1) go to Google.com (duh!).
2) enter site:larrylim.net *** -view (replace larrylim.net with your own domain).
3) see if you have pages with “Supplemental Result” next to them.
1) open your Notepad application.
2) enter the following -
User-Agent: Googlebot
Disallow: /category/
Disallow: /page/
Disallow: /pages/
Disallow: /feed/
Disallow: /feed
3) save the file as “robots.txt”.
4) upload the file into your server’s root directory.
5) go to Google Sitemaps and resubmit.
http://www.shoemoney.com/robots.txt



Great stuff, Larry =)
I have also came across the following plug-in that helps to cure most of the duplicated pages issue. What it does is that it adds META tags on problem pages such as category.
http://www.seologs.com/wordpress-duplicate-content-cure/
However, this plug-in can never beat a good robots.txt as the method you suggest is highly customizable.

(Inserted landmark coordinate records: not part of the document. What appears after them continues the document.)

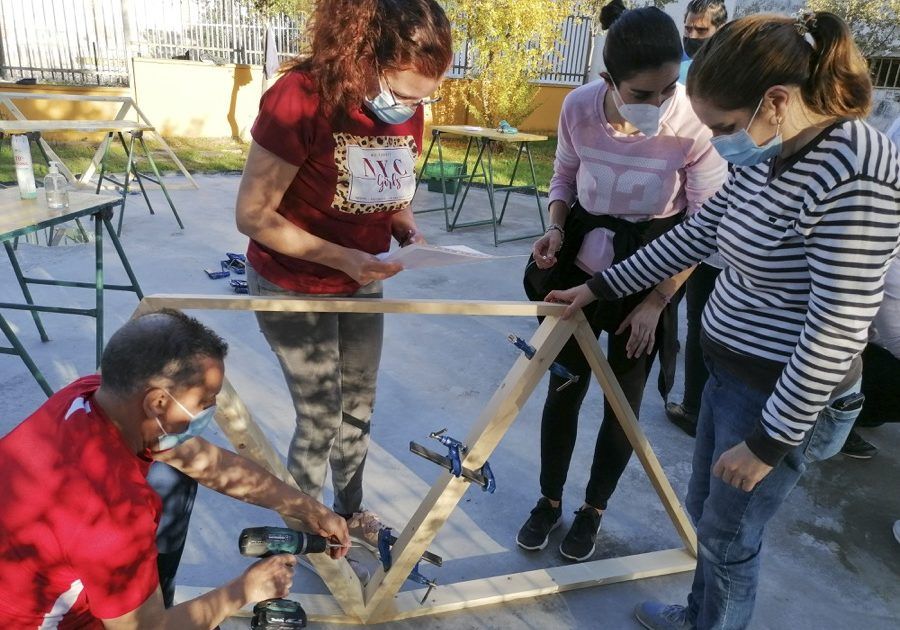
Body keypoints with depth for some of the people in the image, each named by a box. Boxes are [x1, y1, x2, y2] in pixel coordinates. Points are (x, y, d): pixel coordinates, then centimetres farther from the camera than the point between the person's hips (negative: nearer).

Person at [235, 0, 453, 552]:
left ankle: (350, 511, 41)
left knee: (359, 408, 17)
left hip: (364, 285, 6)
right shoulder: (302, 98, -26)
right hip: (294, 290, -5)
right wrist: (340, 258, -31)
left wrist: (410, 233, -13)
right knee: (320, 418, 4)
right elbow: (253, 215, -22)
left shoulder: (408, 110, -7)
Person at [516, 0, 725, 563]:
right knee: (564, 388, 10)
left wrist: (657, 301, -13)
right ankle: (550, 501, 33)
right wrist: (556, 228, -12)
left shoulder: (696, 120, -23)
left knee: (623, 399, 9)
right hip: (583, 262, 2)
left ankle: (593, 511, 33)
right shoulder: (579, 107, -15)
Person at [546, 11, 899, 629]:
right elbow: (692, 236, 11)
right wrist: (599, 287, 15)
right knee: (705, 512, 24)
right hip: (729, 374, 9)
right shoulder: (768, 155, 1)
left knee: (728, 534, 11)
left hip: (786, 397, -8)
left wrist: (768, 442, -18)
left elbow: (837, 332, -26)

Thanks for the information!
Comment by kc tan — June 19, 2007 @ 8:21 pm
You’re welcome KC.
I was really, really surprised that many of my blog posts had gone supplemental and decided to find out the problem/solution. I’ll post an update later on to report if the robots.txt method worked.

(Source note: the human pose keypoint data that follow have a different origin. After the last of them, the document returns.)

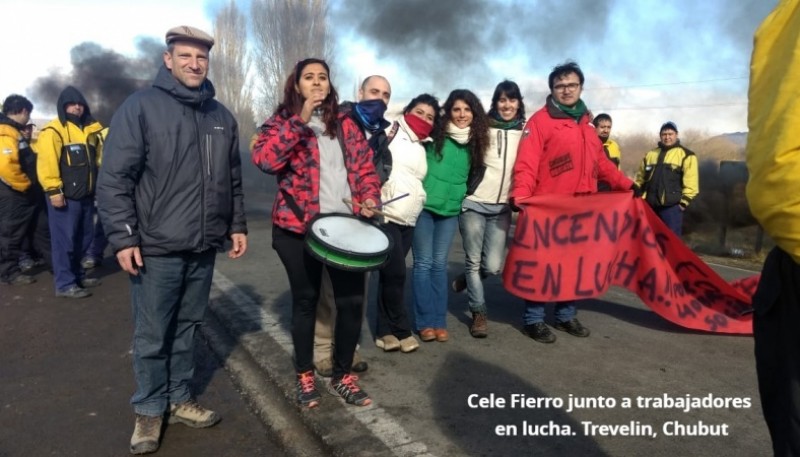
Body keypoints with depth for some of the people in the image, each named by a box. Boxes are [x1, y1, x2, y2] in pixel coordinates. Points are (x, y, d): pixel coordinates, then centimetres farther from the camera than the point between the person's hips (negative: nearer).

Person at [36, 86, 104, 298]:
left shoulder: (89, 130, 16)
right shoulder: (53, 131, -10)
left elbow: (96, 159, 23)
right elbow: (46, 163, -18)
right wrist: (54, 190, -22)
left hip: (85, 195, 8)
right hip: (65, 197, -8)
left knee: (83, 238, 16)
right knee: (65, 240, -4)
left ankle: (78, 275, 29)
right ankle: (65, 284, 1)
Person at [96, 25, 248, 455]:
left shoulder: (221, 116, 11)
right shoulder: (140, 106, -6)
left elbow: (233, 179, 17)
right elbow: (114, 178, -10)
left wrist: (237, 225, 12)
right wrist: (122, 237, -13)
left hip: (203, 247, 5)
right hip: (156, 247, -4)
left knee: (187, 327, 16)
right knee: (152, 335, 6)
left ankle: (180, 399, 31)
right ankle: (149, 410, 24)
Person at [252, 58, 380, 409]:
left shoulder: (345, 123, 13)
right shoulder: (282, 122, 2)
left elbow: (364, 165, 11)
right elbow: (264, 159, -18)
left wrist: (369, 198, -8)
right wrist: (300, 120, -20)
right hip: (299, 226, -2)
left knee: (352, 299, 2)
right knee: (306, 299, 8)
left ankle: (343, 375, 22)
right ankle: (304, 375, 27)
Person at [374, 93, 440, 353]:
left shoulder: (422, 148, 22)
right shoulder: (390, 132, 0)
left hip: (408, 219, 7)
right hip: (386, 214, -7)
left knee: (391, 275, 8)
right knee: (394, 274, -8)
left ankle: (385, 331, 14)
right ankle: (402, 331, 6)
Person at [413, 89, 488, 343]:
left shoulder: (475, 142, 8)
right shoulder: (435, 135, -5)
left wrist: (463, 195, 11)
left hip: (451, 210, 3)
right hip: (424, 206, -3)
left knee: (440, 264, 8)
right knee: (423, 263, 1)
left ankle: (440, 322, 15)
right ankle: (425, 322, 9)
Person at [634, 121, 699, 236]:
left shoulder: (685, 155, 0)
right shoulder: (650, 154, 17)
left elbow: (691, 182, -8)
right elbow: (640, 178, 21)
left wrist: (684, 201, -13)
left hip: (671, 205, -5)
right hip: (650, 204, 5)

Comment by Larry — June 20, 2007 @ 7:22 am
Looks like it worked for me. Monitoring it for a while
Comment by Mark — June 20, 2007 @ 12:09 pm
Larry,
A friend referred me to this post, and I’d like to give it a try, too. But, I’m not really tech savvy.
I’ve already got a robots.txt that contains:
User-agent: *
Disallow: /cgi-bin/
Disallow: /forms/
Disallow: /images/
to keep the bots out of those directories.

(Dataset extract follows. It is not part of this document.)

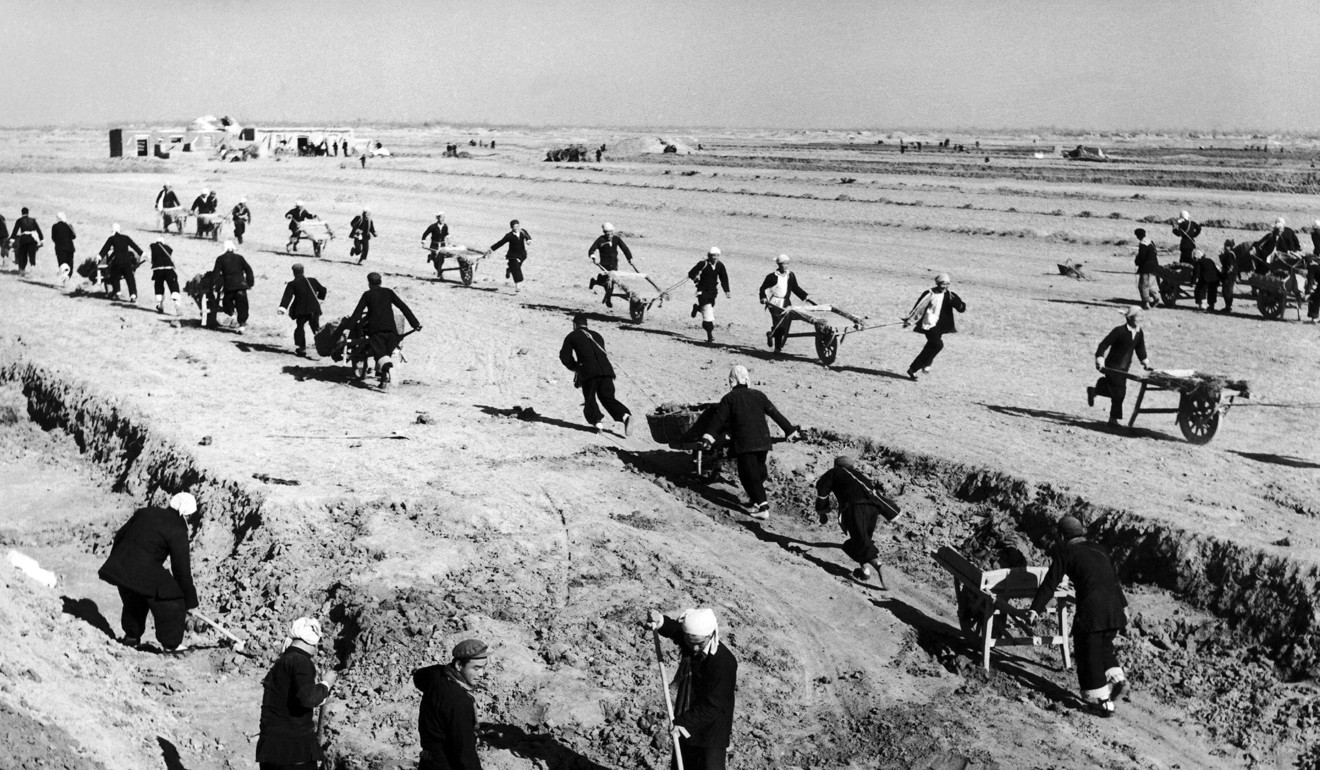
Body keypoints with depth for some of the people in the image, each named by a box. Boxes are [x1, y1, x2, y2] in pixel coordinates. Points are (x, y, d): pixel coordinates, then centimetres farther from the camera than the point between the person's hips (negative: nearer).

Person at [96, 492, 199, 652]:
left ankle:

Can I simply add the code you posted after those lines? Or, will the two user-agent lines do something stupid like cancel each other out?
Thanks for any insight.
Comment by Kathleen — June 22, 2007 @ 11:58 am
Hi Kathleen,
Yes, you can. Simply add a space and then followed by what I posted. Here’s an example of an implementation for multiple spiders/bots:
http://www.seobook.com/robots.txt
Hope that helped.
Comment by Larry — June 22, 2007 @ 12:40 pm
Larry,
The revised robots.txt is in place. I host two sites. I’ve got 193 blog pages in Supplemental and the other site has 162.
I didn’t add the space in the robots.txt originally, but we should be good to go now. We appreciate your assistance!
Thank you again.
Comment by Kathleen — June 22, 2007 @ 1:00 pm
gr8 info, does this apply to blogspot.com sites also ?
Rajj
Comment by Rajj — December 19, 2007 @ 1:53 am